Data for the task section start

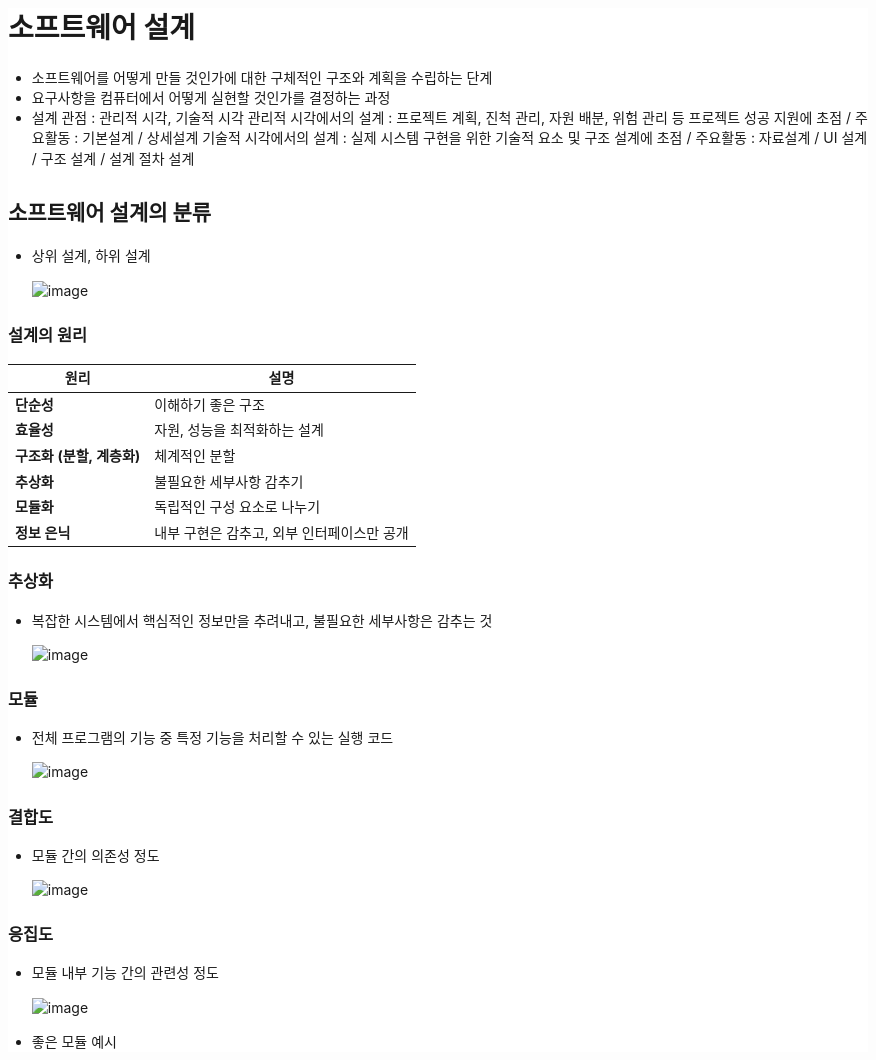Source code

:# 소프트웨어 설계
- 소프트웨어를 어떻게 만들 것인가에 대한 구체적인 구조와 계획을 수립하는 단계
- 요구사항을 컴퓨터에서 어떻게 실현할 것인가를 결정하는 과정
- 설계 관점 : 관리적 시각, 기술적 시각
  관리적 시각에서의 설계 : 프로젝트 계획, 진척 관리, 자원 배분, 위험 관리 등 프로젝트 성공 지원에 초점 / 주요활동 : 기본설계 / 상세설계
  기술적 시각에서의 설계 : 실제 시스템 구현을 위한 기술적 요소 및 구조 설계에 초점 / 주요활동 : 자료설계 / UI 설계 / 구조 설계 / 설계 절차 설계

## 소프트웨어 설계의 분류
- 상위 설계, 하위 설계

  ![image](https://github.com/user-attachments/assets/336c22c9-f6d4-46de-b90a-284851455458)

### 설계의 원리
| 원리                     | 설명                                 |
| ------------------------ | ------------------------------------ |
| **단순성**               | 이해하기 좋은 구조                   |
| **효율성**               | 자원, 성능을 최적화하는 설계         |
| **구조화 (분할, 계층화)** | 체계적인 분할                        |
| **추상화**               | 불필요한 세부사항 감추기             |
| **모듈화**               | 독립적인 구성 요소로 나누기          |
| **정보 은닉**            | 내부 구현은 감추고, 외부 인터페이스만 공개 |

### 추상화
- 복잡한 시스템에서 핵심적인 정보만을 추려내고, 불필요한 세부사항은 감추는 것

  ![image](https://github.com/user-attachments/assets/9379f387-2d1b-4252-87fc-19a8498879e0)

### 모듈
- 전체 프로그램의 기능 중 특정 기능을 처리할 수 있는 실행 코드

  ![image](https://github.com/user-attachments/assets/57a397c0-73d6-41cf-ad4f-03f782f633e9)

### 결합도
- 모듈 간의 의존성 정도

  ![image](https://github.com/user-attachments/assets/209a9209-197c-491b-8f74-de9293c051ab)

### 응집도
- 모듈 내부 기능 간의 관련성 정도

  ![image](https://github.com/user-attachments/assets/382a6eb7-4d0b-4eb3-8555-50fe4777fd67)

* 좋은 모듈 예시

Data for the task section end

• **Required action**: Go through the records above and return every line that holds the string "image".

• **Task result**:
  ![image](https://github.com/user-attachments/assets/336c22c9-f6d4-46de-b90a-284851455458)
  ![image](https://github.com/user-attachments/assets/9379f387-2d1b-4252-87fc-19a8498879e0)
  ![image](https://github.com/user-attachments/assets/57a397c0-73d6-41cf-ad4f-03f782f633e9)
  ![image](https://github.com/user-attachments/assets/209a9209-197c-491b-8f74-de9293c051ab)
  ![image](https://github.com/user-attachments/assets/382a6eb7-4d0b-4eb3-8555-50fe4777fd67)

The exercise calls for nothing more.